John Stamp Single Cover

Maybe it is inevitable that music is in the DNA of English singer songwriter John Stamp, though upon his mother declaring he had a musical heritage he admits “I was hoping for some Viennese Cellist, the Germanic jaw line had to come from somewhere. No…my grandfather, a coal stoker in the soap factor of Warrington, had a real penchant for the bones. He played the rib bones of cows…held them between his fingers and slapped them against his thighs in a syncopated rhythm - not what I’d wanted but hey, he slapped them in rhythm.”


It is easy to feel that some of that heritage and instinct is at the heart of his first album “Franklin54”.


It is a release which also wears his adventures and inspirations on its sleeve as too the smile, so often mischievous, which comes with the person that is John Stamp.


Those influences began when John, aged 13, bought a friend’s fender copy of a Jaguar with one rusty bass string.
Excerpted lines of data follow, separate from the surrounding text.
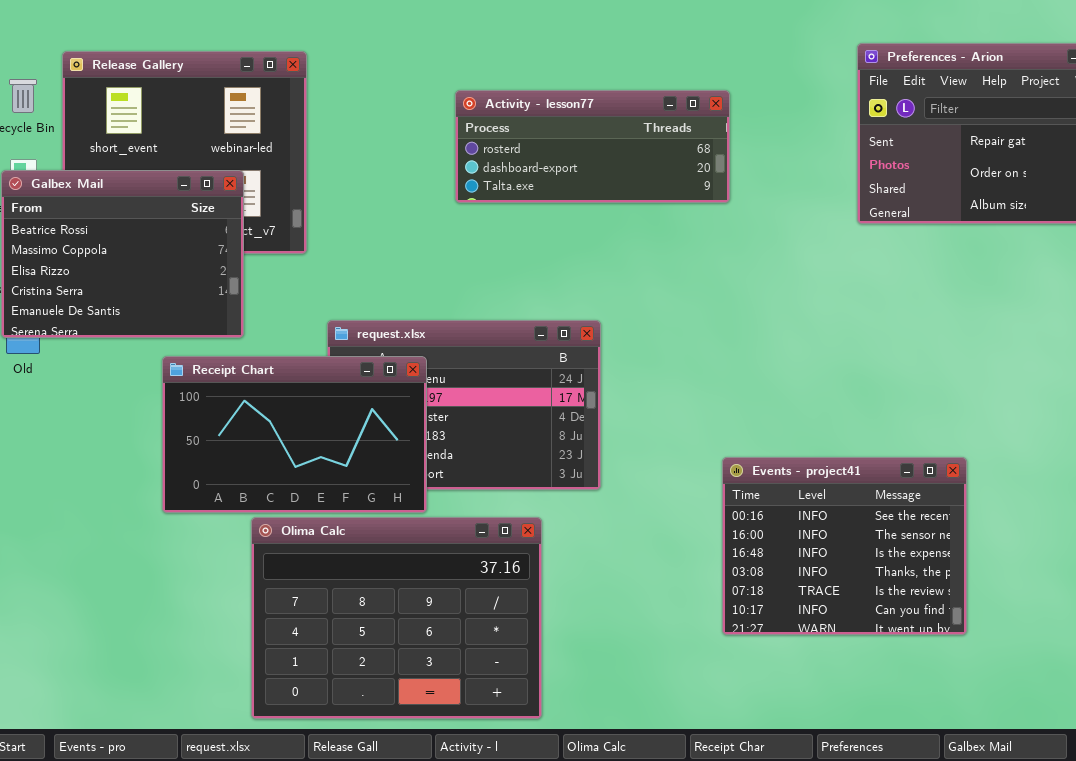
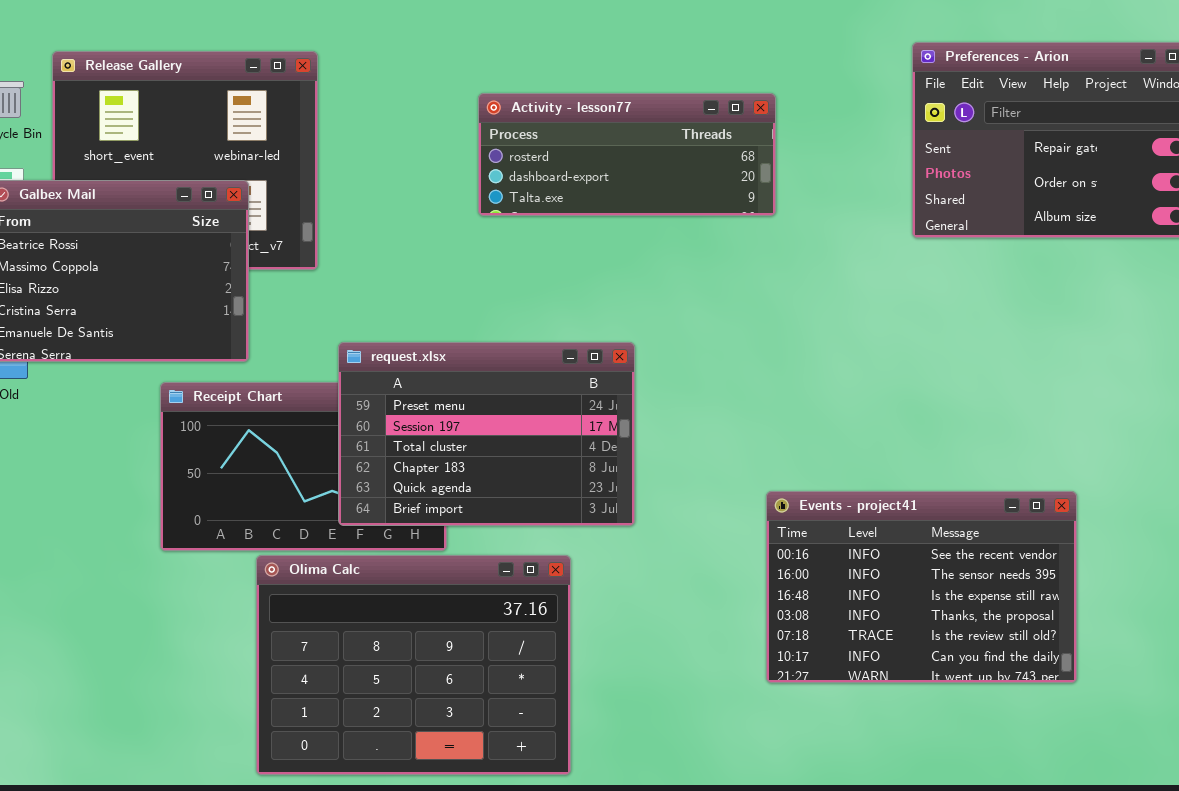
request.xlsx: [327,320,601,490] -> [338,342,635,526], raised
Events - project41: [722,457,967,635] -> [766,491,1077,683], resized

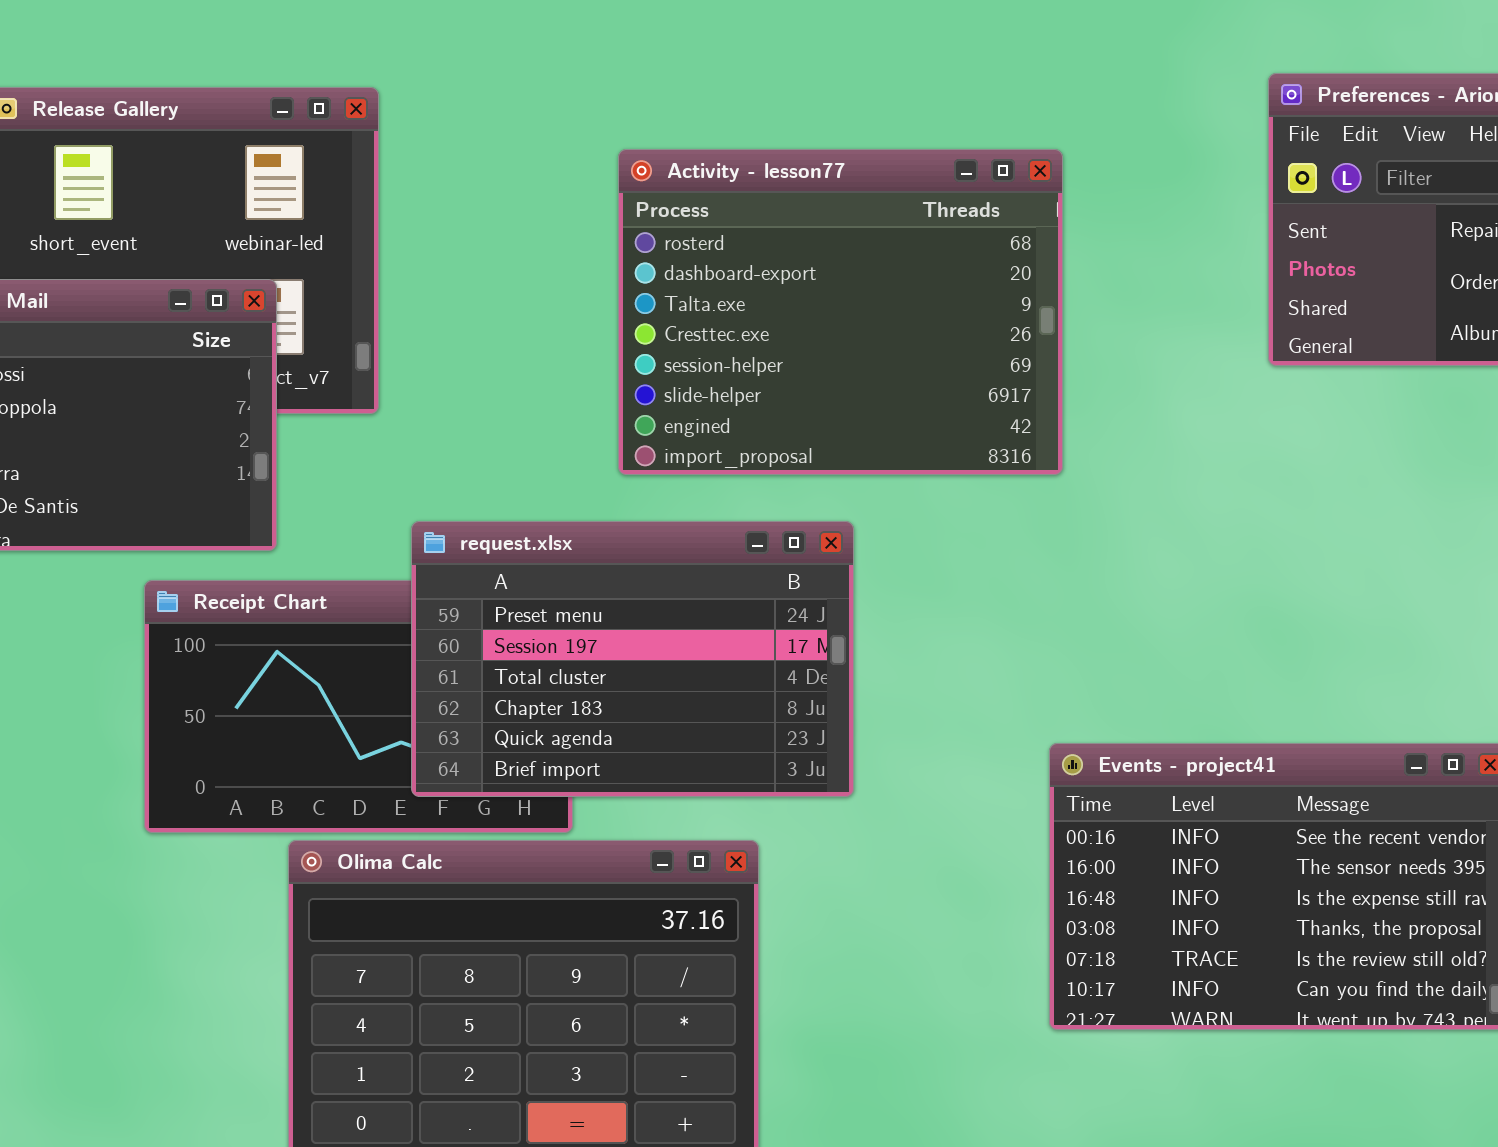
Activity - lesson77: [478,93,776,216] -> [618,149,1063,475], resized

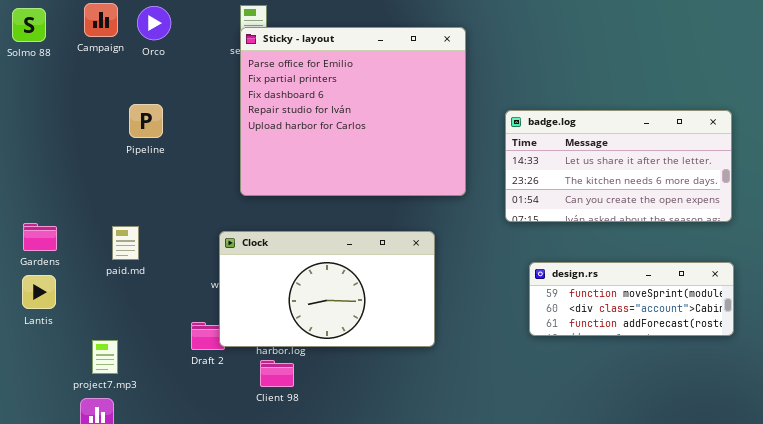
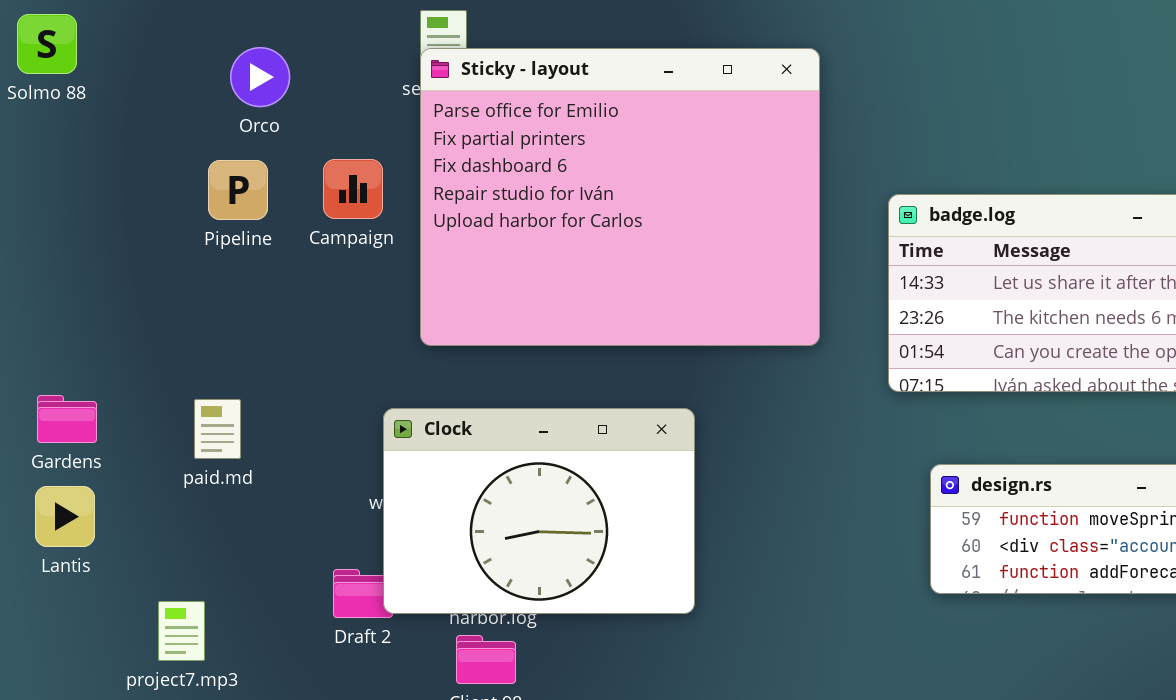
Campaign: [84,3,118,37] -> [323,159,383,219], moved
Orco: [137,6,171,40] -> [230,47,290,107], moved
Pipeline: [129,104,163,138] -> [208,160,268,220], moved
Clock: [219,231,435,347] -> [383,408,695,614], resized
Straight away, as its E string buzzed away violently, John was trying to learn Gary Moore’s “Parisienne Walkways”; in hindsight he admits not the easiest introduction to playing guitar.


This led to guitar lessons at school that introduced him to the other five strings and a whole bag of chords.


Age 19 after a short stint in the Navy, John joined a Christian community. A kind of ‘finding Jesus’ experience that has evolved over the years into a more balanced view of the world…but at 19 you’re all out to save the world.


As John says, “Christian folk music and modern worship flowed like you’d never believe …we sang for hours on end.” It gave him a new flush of fever in his passion for music, that and Deacon Blue songs which he also brewed a lustful appetite for around that time.


From playing around the UK in hundreds of schools, colleges and universities John broke the club circuit of England with newly learned Everly Brothers, Dire Straits and other classic songs under his belt.

Returning to the world of gospel music,


John subsequently formed a band inspired by Level 42 with a twist of Deacon Blue, a project subsequently touring the UK and heading into Europe and the Baltics, Estonia, Poland and more.


A year later, John 27 years old at this point, he began touring with the Godfather of American Gospel music, Larry Norman; John Hartley who would eventfully produce “Franklin54” joined them.


Across the years since, family man John has taken a degree in Music and Arts Therapy eventually helping numerous people including Eldin, a 12 year old victim of the Bosnian War who had pulled the pin on a grenade thinking it was a fake.


His shattered and maimed body was airlifted by the BBC and HM forces to John Radciffe hospital in Oxford where John began working with him to support the mental healing using guitar and drum pads.


This and more has lined the heart of the album John has always dreamed of making, hope and love soaking “Franklin54” but with an honesty which takes no short cuts.


Its eventual birth sprung from a trip to the USA in 2015 where taking in Nashville he met up with John Hartley again; an invitation to record a few songs with no less than Emmylou Harris’ band, The Red Dirt Boys, and Leigh Nash from Sixpence None The Richer coming from it.


And so it came to pass this summer in John’s 54th year and in Franklin, Nashville; thus the album title.